What to work on ->
Which lines in the data contain the word "från"? Please copy each of them.

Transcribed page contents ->
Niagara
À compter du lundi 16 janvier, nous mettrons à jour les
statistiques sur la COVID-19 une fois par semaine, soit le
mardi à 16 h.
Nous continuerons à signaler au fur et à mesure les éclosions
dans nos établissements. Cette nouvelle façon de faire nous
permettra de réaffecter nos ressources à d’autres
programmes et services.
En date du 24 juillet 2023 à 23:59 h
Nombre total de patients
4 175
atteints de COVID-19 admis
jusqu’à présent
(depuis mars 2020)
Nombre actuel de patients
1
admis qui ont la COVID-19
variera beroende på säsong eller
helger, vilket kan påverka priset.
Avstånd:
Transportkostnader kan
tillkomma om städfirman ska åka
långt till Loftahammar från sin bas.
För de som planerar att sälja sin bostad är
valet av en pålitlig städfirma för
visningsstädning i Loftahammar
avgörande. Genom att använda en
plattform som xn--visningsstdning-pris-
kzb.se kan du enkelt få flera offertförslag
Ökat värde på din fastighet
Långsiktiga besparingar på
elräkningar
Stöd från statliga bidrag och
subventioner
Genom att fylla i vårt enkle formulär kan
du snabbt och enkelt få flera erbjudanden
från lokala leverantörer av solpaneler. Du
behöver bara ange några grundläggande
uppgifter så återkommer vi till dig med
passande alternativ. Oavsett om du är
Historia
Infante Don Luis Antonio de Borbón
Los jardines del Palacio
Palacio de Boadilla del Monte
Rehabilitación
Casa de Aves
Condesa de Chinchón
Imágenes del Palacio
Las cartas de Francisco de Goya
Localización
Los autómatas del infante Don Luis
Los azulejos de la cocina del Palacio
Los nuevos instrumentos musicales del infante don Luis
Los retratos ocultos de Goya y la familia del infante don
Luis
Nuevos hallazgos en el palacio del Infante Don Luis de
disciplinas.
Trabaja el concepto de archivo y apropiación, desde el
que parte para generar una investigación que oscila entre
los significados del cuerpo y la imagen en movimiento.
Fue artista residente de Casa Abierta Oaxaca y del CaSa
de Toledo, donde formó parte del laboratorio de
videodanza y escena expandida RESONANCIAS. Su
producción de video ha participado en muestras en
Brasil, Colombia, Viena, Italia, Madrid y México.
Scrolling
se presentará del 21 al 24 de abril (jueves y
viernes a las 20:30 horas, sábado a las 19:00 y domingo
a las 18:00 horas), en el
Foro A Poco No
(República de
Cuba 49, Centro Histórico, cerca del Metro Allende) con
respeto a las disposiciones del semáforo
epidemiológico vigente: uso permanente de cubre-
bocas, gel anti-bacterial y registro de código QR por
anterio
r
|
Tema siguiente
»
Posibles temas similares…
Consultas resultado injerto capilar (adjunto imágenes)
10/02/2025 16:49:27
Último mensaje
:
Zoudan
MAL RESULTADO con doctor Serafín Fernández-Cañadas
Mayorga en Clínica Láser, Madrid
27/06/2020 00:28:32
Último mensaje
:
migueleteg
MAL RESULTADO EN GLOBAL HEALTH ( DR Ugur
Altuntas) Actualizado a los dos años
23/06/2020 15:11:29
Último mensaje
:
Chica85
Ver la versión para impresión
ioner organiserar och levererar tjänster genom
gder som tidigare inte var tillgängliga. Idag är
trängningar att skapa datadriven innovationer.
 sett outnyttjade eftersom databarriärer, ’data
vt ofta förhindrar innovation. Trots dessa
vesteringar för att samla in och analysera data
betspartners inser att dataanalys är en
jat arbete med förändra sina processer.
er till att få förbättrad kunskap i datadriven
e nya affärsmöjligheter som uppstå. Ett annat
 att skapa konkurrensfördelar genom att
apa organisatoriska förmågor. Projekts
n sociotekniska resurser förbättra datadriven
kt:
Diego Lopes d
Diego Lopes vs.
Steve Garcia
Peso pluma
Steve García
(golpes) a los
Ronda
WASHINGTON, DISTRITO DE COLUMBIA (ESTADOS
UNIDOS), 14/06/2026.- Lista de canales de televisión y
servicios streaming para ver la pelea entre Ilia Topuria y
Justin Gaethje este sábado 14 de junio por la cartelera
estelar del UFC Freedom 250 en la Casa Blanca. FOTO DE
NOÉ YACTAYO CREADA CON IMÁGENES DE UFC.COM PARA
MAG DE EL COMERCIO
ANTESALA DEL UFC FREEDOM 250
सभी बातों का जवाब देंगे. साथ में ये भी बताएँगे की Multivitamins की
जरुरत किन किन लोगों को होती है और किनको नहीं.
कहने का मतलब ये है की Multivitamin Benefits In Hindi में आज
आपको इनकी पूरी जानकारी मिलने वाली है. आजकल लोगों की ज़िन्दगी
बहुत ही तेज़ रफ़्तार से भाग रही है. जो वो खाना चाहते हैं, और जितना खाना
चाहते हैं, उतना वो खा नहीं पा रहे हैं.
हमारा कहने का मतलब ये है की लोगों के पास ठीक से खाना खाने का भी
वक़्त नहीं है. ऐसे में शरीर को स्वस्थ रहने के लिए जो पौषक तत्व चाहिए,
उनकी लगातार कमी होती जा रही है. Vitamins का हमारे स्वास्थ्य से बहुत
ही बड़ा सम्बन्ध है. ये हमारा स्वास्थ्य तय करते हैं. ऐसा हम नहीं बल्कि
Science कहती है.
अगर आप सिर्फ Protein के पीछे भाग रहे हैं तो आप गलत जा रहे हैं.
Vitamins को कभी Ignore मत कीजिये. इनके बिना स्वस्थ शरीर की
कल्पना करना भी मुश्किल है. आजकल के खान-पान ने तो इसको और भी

Result of the task ->
långt till Loftahammar från sin bas.
Stöd från statliga bidrag och
från lokala leverantörer av solpaneler. Du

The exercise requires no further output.